▶ _Try it_
Your answer should hold exactly the lines from the line containing "left elbow: (218, 228)" through the end of the entries that follow.

▶ _Stored data_

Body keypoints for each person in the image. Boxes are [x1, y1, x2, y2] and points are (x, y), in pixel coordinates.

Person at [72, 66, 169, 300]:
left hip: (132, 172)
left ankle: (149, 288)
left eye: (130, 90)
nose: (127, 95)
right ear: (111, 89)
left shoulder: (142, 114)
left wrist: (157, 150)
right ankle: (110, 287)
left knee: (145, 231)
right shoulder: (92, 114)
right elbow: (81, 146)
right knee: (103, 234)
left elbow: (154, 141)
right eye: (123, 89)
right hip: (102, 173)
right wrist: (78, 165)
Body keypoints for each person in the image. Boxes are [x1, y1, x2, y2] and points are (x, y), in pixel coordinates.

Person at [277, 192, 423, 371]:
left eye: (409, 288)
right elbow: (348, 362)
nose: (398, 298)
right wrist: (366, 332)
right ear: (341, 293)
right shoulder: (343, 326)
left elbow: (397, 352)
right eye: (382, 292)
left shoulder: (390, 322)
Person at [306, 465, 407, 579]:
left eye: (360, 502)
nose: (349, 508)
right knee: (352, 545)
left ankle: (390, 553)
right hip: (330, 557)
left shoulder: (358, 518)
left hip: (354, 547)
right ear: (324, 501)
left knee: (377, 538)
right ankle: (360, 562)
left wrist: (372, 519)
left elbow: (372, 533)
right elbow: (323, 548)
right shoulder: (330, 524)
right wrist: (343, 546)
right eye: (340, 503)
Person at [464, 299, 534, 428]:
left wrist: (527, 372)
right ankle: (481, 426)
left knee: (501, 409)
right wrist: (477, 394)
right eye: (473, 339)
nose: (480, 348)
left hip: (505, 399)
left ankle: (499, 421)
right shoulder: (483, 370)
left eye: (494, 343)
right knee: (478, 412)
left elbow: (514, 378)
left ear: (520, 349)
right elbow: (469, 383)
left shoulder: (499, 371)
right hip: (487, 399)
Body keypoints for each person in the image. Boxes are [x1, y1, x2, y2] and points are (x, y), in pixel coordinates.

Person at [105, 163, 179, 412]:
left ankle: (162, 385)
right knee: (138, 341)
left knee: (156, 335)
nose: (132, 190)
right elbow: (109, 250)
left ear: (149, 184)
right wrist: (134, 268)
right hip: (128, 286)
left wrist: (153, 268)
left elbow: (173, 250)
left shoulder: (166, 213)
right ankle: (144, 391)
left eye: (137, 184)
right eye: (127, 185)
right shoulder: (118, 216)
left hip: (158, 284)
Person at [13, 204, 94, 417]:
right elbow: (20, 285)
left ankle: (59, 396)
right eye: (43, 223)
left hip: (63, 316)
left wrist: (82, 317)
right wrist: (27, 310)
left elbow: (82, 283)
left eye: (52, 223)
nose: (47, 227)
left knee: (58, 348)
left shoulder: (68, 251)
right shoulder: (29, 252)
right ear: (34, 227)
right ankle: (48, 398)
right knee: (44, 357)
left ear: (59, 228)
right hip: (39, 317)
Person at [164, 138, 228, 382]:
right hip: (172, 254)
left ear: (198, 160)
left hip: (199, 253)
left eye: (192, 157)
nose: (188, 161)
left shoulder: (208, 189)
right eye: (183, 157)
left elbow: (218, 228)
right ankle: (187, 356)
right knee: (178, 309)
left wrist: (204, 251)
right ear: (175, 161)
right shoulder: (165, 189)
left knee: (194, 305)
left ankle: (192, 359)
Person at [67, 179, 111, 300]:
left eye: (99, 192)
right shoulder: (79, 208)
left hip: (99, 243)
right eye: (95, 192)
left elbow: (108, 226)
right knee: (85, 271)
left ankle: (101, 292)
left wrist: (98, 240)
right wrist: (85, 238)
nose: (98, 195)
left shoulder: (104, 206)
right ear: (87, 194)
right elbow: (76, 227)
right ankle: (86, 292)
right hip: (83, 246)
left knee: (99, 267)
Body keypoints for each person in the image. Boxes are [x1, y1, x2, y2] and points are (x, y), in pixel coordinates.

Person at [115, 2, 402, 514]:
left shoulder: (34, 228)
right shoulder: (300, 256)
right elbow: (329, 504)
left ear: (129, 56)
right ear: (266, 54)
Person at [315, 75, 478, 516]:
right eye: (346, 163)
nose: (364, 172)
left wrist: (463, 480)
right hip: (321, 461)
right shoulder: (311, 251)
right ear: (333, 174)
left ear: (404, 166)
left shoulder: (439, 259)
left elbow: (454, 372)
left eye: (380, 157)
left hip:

▶ _Written solution_
left elbow: (218, 228)
right ankle: (187, 356)
right knee: (178, 309)
left wrist: (204, 251)
right ear: (175, 161)
right shoulder: (165, 189)
left knee: (194, 305)
left ankle: (192, 359)
Person at [67, 179, 111, 300]:
left eye: (99, 192)
right shoulder: (79, 208)
left hip: (99, 243)
right eye: (95, 192)
left elbow: (108, 226)
right knee: (85, 271)
left ankle: (101, 292)
left wrist: (98, 240)
right wrist: (85, 238)
nose: (98, 195)
left shoulder: (104, 206)
right ear: (87, 194)
right elbow: (76, 227)
right ankle: (86, 292)
right hip: (83, 246)
left knee: (99, 267)
Body keypoints for each person in the image. Boxes are [x1, y1, x2, y2] and points are (x, y), in pixel coordinates.

Person at [115, 2, 402, 514]:
left shoulder: (34, 228)
right shoulder: (300, 256)
right elbow: (329, 504)
left ear: (129, 56)
right ear: (266, 54)
Person at [315, 75, 478, 516]:
right eye: (346, 163)
nose: (364, 172)
left wrist: (463, 480)
right hip: (321, 461)
right shoulder: (311, 251)
right ear: (333, 174)
left ear: (404, 166)
left shoulder: (439, 259)
left elbow: (454, 372)
left eye: (380, 157)
left hip:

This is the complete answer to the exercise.